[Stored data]
^^^^^^^^^^^^^^^^
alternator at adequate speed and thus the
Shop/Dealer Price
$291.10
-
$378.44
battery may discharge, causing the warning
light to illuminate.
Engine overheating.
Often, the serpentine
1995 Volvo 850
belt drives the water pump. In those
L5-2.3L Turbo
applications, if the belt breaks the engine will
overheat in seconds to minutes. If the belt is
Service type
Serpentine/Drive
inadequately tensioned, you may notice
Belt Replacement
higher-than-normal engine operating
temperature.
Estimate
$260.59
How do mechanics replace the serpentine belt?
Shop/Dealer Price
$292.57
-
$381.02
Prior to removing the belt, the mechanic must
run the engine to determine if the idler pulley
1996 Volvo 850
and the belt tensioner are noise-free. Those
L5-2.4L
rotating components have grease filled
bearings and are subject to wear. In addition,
^^^^^^^^^^^^^^^^
■ Exercise ■
Please copy the line holding "Belt Replacement" and all lines after it to the end of the records, exactly, and nothing else.

■ Your response ■
Belt Replacement
higher-than-normal engine operating
temperature.
Estimate
$260.59
How do mechanics replace the serpentine belt?
Shop/Dealer Price
$292.57
-
$381.02
Prior to removing the belt, the mechanic must
run the engine to determine if the idler pulley
1996 Volvo 850
and the belt tensioner are noise-free. Those
L5-2.4L
rotating components have grease filled
bearings and are subject to wear. In addition,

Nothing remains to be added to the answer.